Kechijian has worked with every type of athlete in the book, from Special Forces soldiers and NBA stars to professional outdoorspeople and amateur gym-goers. He says the majority of people dream up and then abandon complicated warm-ups. In reality, he says, most of us have the same tight areas and benefit from the same drills, so a one-size-fits-all routine is more feasible than you might think. Kechijian pulled the six most-powerful moves from his arsenal and bundled them into your new no-excuses warm-up routine. Move through the set continuously before jumping into your workout.
Lateral Lunge Windmill
What It Does: Improves your side-to-side movement—something most people neglect—while opening up your shoulders and chest to facilitate deep, controlled breaths.
How to Do It: Spread your legs about twice shoulder-width apart, feet pointing straight. Shift your hips and torso to your right so your left leg is outstretched and your right knee is bent 90 degrees, similar to a forward-facing side lunge. Place your left hand flat on the floor to the inside of your right foot as you twist your torso and reach your right hand as high as possible. Reverse the move, and repeat to the left. Do eight reps on each side.
What It Does: Loosens your hips, hamstrings, and calves and elevates your heart rate.
How to Do It: Start from standard push-up position. Keep your palms on the floor and legs straight as you slowly walk your feet toward your hands. Stop when your heels are flat on the ground, keeping the shoulders over your hands. Your body should look like an upside-down U or V. Pause, then walk legs back until you return to the push-up position. That’s one rep. Tip: if you can’t reach the point where your heels are flat and legs are straight, elevate your hands on a low box or step. Complete eight reps.
What It Does: Lengthens and stretches quads while opening up hips. Particularly effective for cyclists, runners, and hikers, who are especially prone to injuries in these areas.
How to Do It: Place the soles of your feet against a wall, a box, or the upper cushion of your couch. (Place a cushion under your knee if you’re on a hard floor.) Slide your left leg up the wall, bringing your knee to the corner where the floor meets the wall so that your shin is flush with the wall, as if you’re in a standing quad stretch. Draw your right leg into a lunge-like position in front of you, with your knee bent 90 degrees and shin vertical. Hold that position while contracting your left hamstring for one second. Release. That’s one rep. Do 20, and then switch legs. If you’re too tight to get into this position without falling forward, balance yourself by holding onto something like a vertical foam roller.

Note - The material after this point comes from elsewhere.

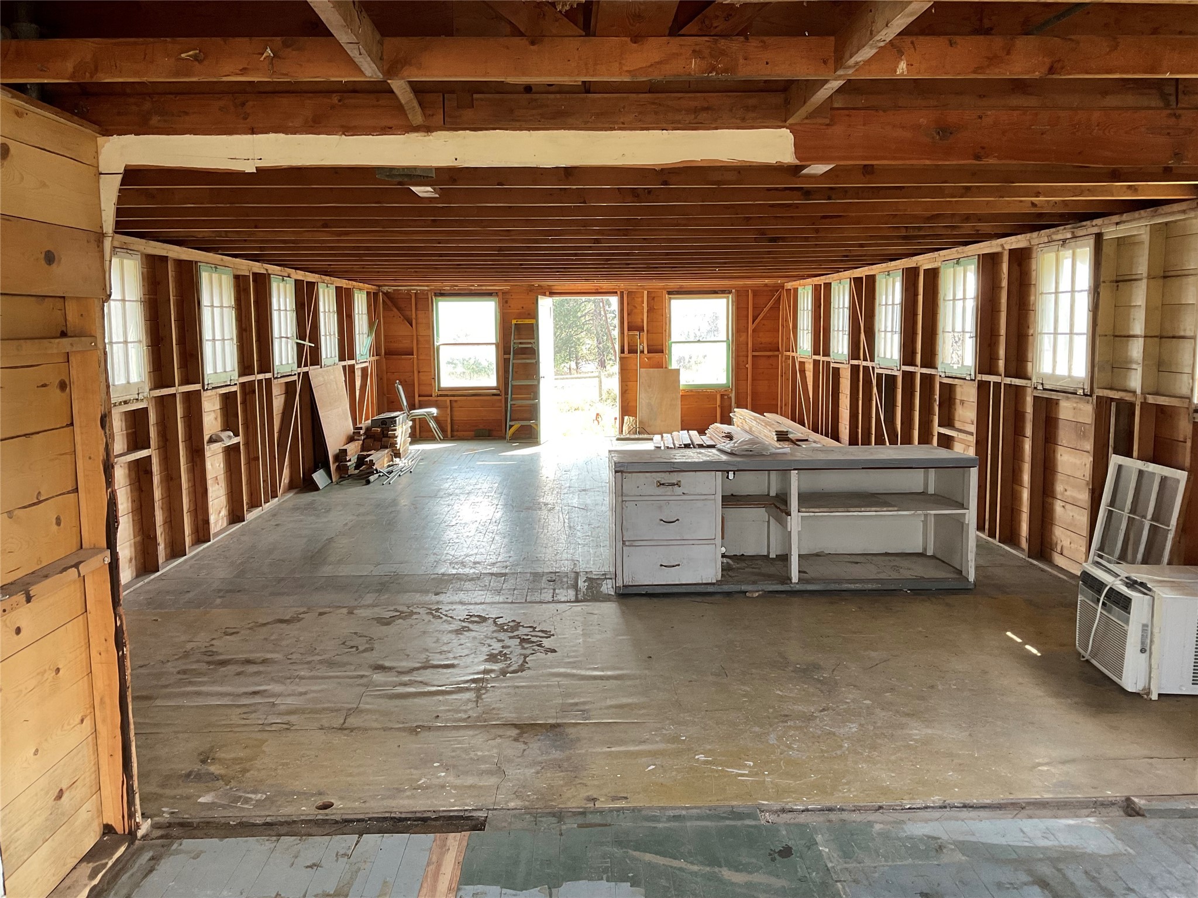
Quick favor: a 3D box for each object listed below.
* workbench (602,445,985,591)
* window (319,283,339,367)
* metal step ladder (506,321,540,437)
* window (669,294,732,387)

Half-Kneeling Airplane Windmill
What It Does: Generates energy in your hips and torso so you can move more efficiently from side to side.
How to Do It: Get into a half-kneeling position, right knee out front, bent 90 degrees, and left knee on the ground, bent 90 degrees with the shin to the floor. Twist your torso in toward your knee—right shoulder toward left knee—and lower toward the ground. Use your left forearm to brace the approach to the floor. Return to start. That’s one rep. Do eight reps, and then repeat on the other side.
Rock-Back Lat Mobilization
What It Does: Stretches your lats (near your upper back) to mobilize your shoulders and core.
How to Do It: Get on all fours. Place your elbows on the floor about three inches in front of your knees. Push your elbows into the floor and raise your forearms. Try to curve your upper back as much as you can. Push your hips back toward your feet. As you do so, you should feel a stretch in your upper back and lats. That’s one rep. Do 20 reps.
What It Does: This drill fires up your nervous system and switches on your fast-twitch muscles, helping you blast out of the starting gate.
How to Do It: Stand with your feet shoulder-width apart. Jump vertically. That’s one rep. Jump again immediately after you land, trying to jump as quickly as possible rather than as high as possible. Do ten reps.